# Back,bis Chest,tris



## mikeCFD (Feb 21, 2002)

what is the best split for size what about reps and sets


----------



## oldfart (Feb 21, 2002)

The best split (if there is a best) is one where you get the most out of the energy put forth. At present I'm working chest and arms on day 1, day 3 is traps, lats and overall back and day 6 is legs and shoulders. I am really enjoying this routine. It's an abbreviated routine by Stuart McRobert. Start experimenting and find what works best for you. You can't make too many mistakes if you learn to stay away from overtraining.
good luck

of


----------



## Arnold (Feb 21, 2002)

I work chest & tri's together, and back & bi's together.

I usually do around 2 exercises for chest and 1 for bi's, and 2-3 exercises for back and 1-2 for tris.

I do around 5 sets per exercise, one is just a warm-up, and stay in the 6-10 rep range.

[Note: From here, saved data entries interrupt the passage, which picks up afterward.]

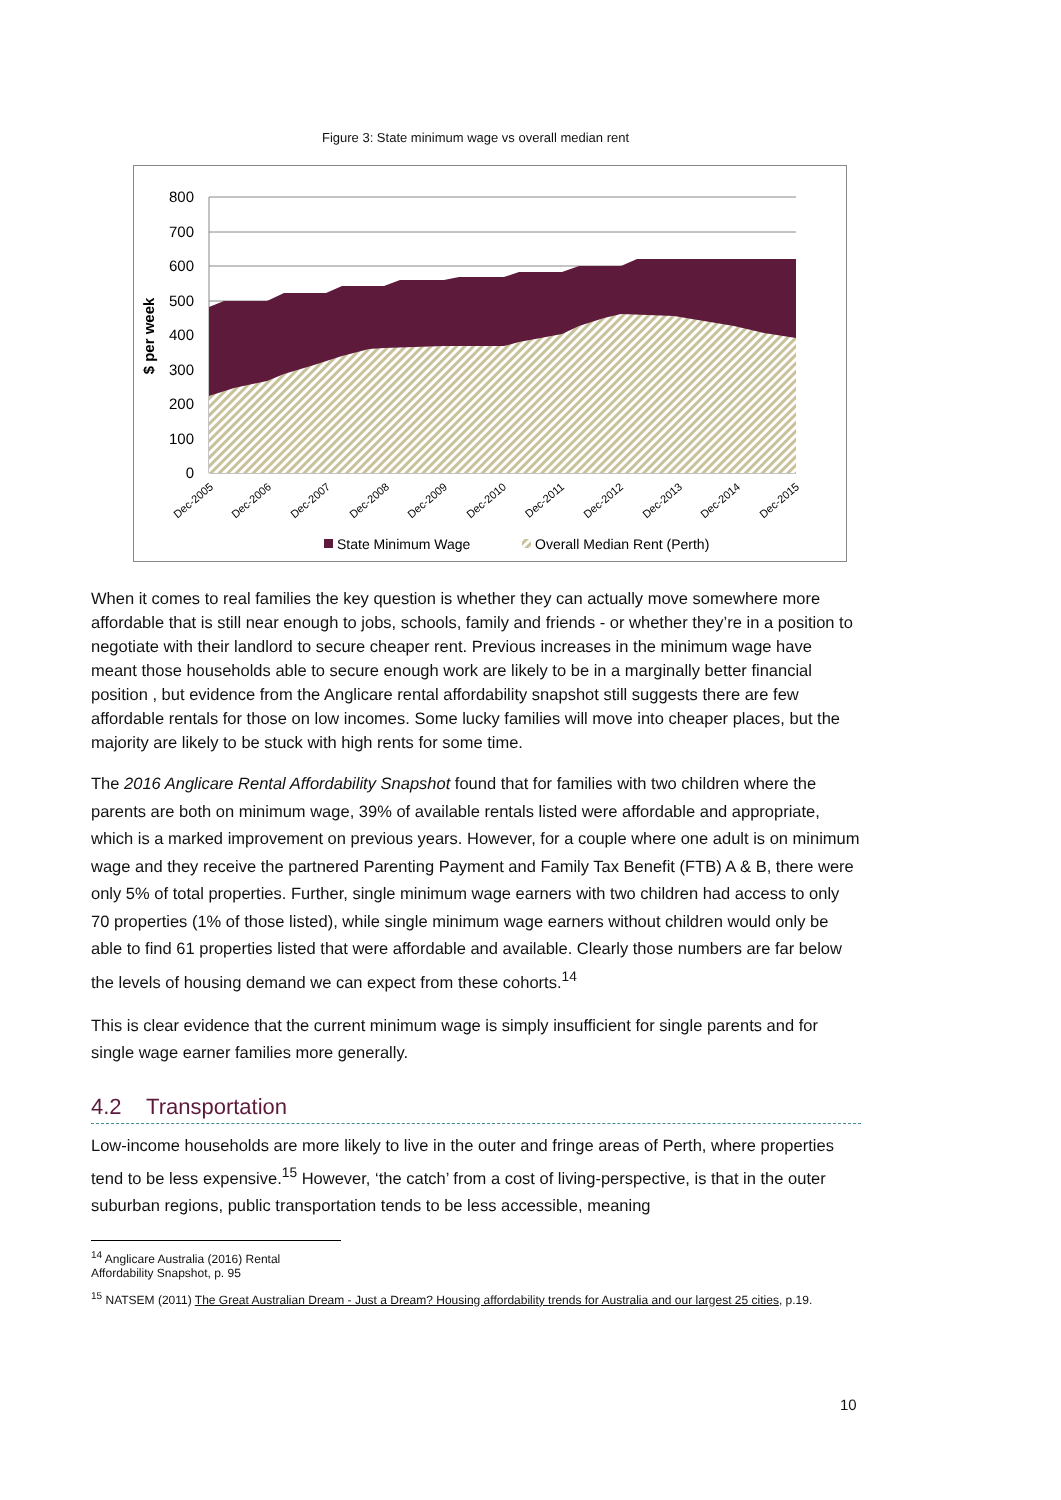Figure 3: State minimum wage vs overall median rent
800
700
600
500
400
300
200
100
0
$ per week
Dec-2005
Dec-2006
Dec-2007
Dec-2008
Dec-2009
Dec-2010
Dec-2011
Dec-2012
Dec-2013
Dec-2014
Dec-2015
State Minimum Wage
Overall Median Rent (Perth)
When it comes to real families the key question is whether they can actually move somewhere more affordable that is still near enough to jobs, schools, family and friends - or whether they’re in a position to negotiate with their landlord to secure cheaper rent. Previous increases in the minimum wage have meant those households able to secure enough work are likely to be in a marginally better financial position , but evidence from the Anglicare rental affordability snapshot still suggests there are few affordable rentals for those on low incomes. Some lucky families will move into cheaper places, but the majority are likely to be stuck with high rents for some time.
The 2016 Anglicare Rental Affordability Snapshot found that for families with two children where the parents are both on minimum wage, 39% of available rentals listed were affordable and appropriate, which is a marked improvement on previous years. However, for a couple where one adult is on minimum wage and they receive the partnered Parenting Payment and Family Tax Benefit (FTB) A & B, there were only 5% of total properties. Further, single minimum wage earners with two children had access to only 70 properties (1% of those listed), while single minimum wage earners without children would only be able to find 61 properties listed that were affordable and available. Clearly those numbers are far below the levels of housing demand we can expect from these cohorts.<sup>14</sup>
This is clear evidence that the current minimum wage is simply insufficient for single parents and for single wage earner families more generally.
4.2 Transportation
Low-income households are more likely to live in the outer and fringe areas of Perth, where properties tend to be less expensive.<sup>15</sup> However, ‘the catch’ from a cost of living-perspective, is that in the outer suburban regions, public transportation tends to be less accessible, meaning
<sup>14</sup> Anglicare Australia (2016) Rental Affordability Snapshot, p. 95
<sup>15</sup> NATSEM (2011) The Great Australian Dream - Just a Dream? Housing affordability trends for Australia and our largest 25 cities, p.19.
10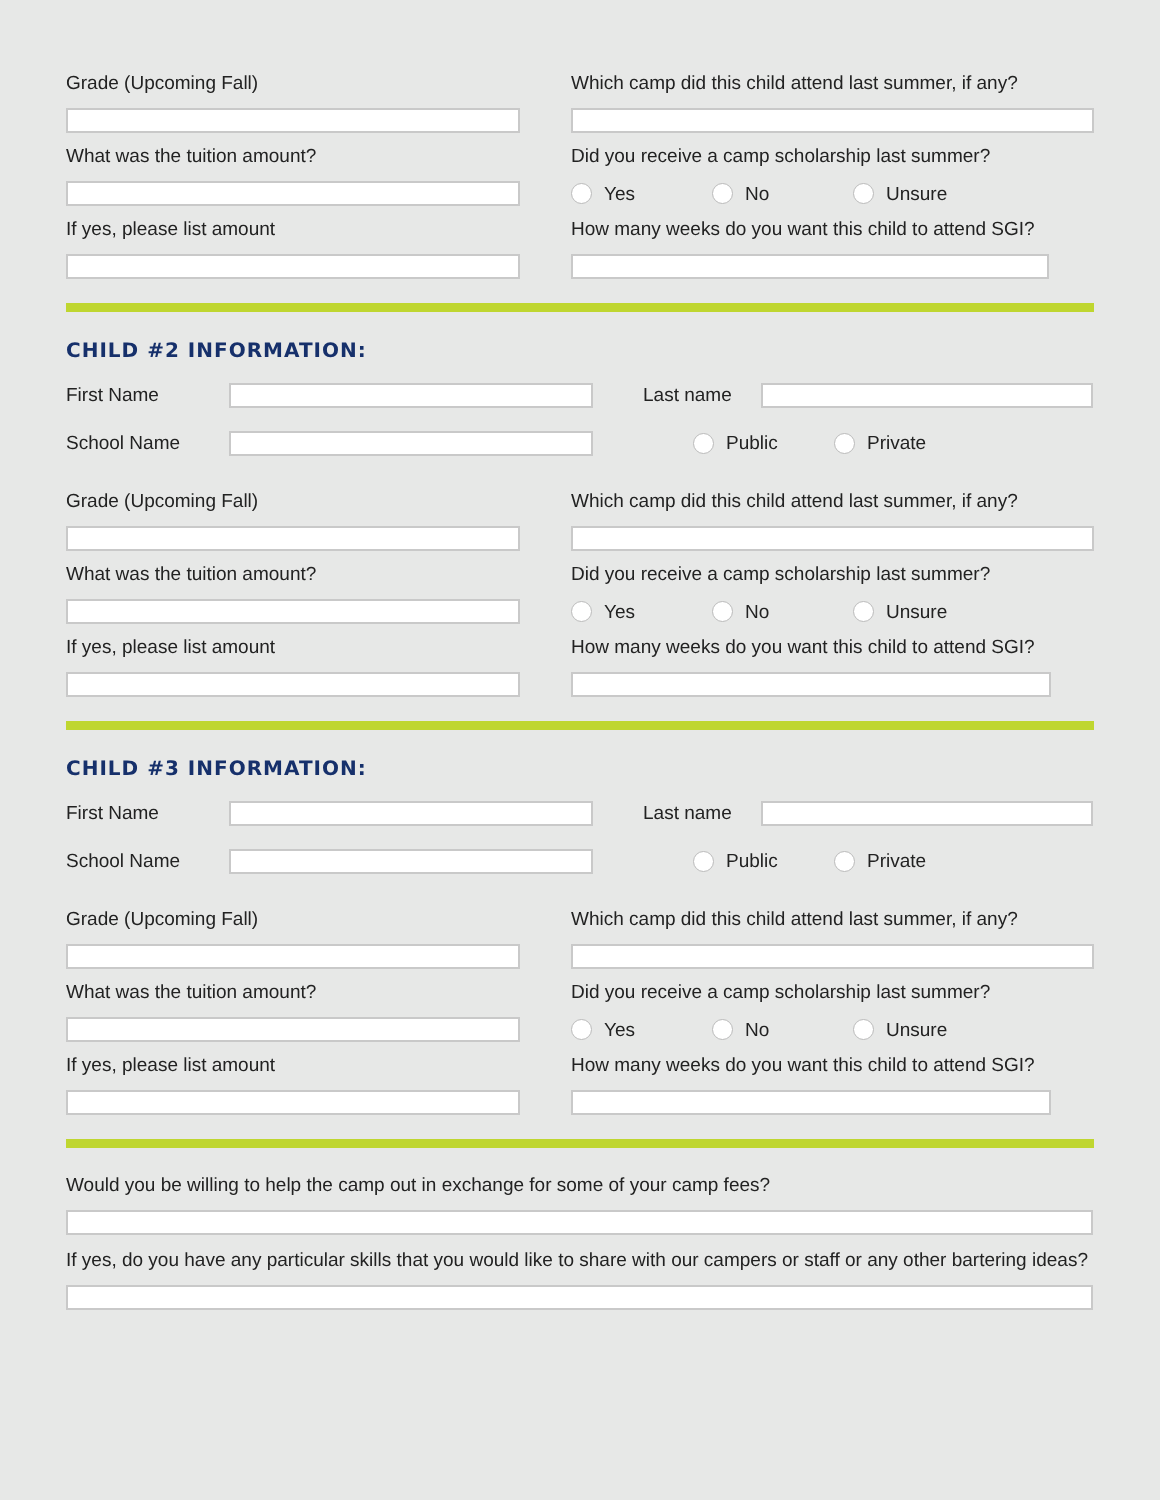Grade (Upcoming Fall) Which camp did this child attend last summer, if any?
What was the tuition amount? Did you receive a camp scholarship last summer?
Yes No Unsure
If yes, please list amount How many weeks do you want this child to attend SGI?
CHILD #2 INFORMATION:
First Name Last name
School Name Public Private
Grade (Upcoming Fall) Which camp did this child attend last summer, if any?
What was the tuition amount? Did you receive a camp scholarship last summer?
Yes No Unsure
If yes, please list amount How many weeks do you want this child to attend SGI?
CHILD #3 INFORMATION:
First Name Last name
School Name Public Private
Grade (Upcoming Fall) Which camp did this child attend last summer, if any?
What was the tuition amount? Did you receive a camp scholarship last summer?
Yes No Unsure
If yes, please list amount How many weeks do you want this child to attend SGI?
Would you be willing to help the camp out in exchange for some of your camp fees?
If yes, do you have any particular skills that you would like to share with our campers or staff or any other bartering ideas?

I work each muscle group once every 6 days.


----------



## bevan (Feb 22, 2002)

Don't overtrain whatever you do, sounds like your on the right track though, and getting lots of good advice from some of the other replies


----------



## Scotty the Body (Feb 22, 2002)

There's no "best Split" try diffrent things, alot of people like going with the Back Bi's  or chest tri's because you work the smaller muscle with the large so by the time you get to your Bi's or Tri's they don't need much more work, makes for a faster workout. 

I've don't Back/bi's   Chest/tri's   Chest/back    Bi's/tri's    chest/bi's   and Back/tri's.    They're all good. 

Rep range for mas is generally from 4-6 HEAVY weight.


----------



## mikeCFD (Feb 27, 2002)

Thanks guys I was reading about doing one body part a day and doing bis and tris togrther..


----------



## Bigtex111 (Mar 2, 2002)

I agree with oldfart.  Constant change though is key for me to keep progressing.


----------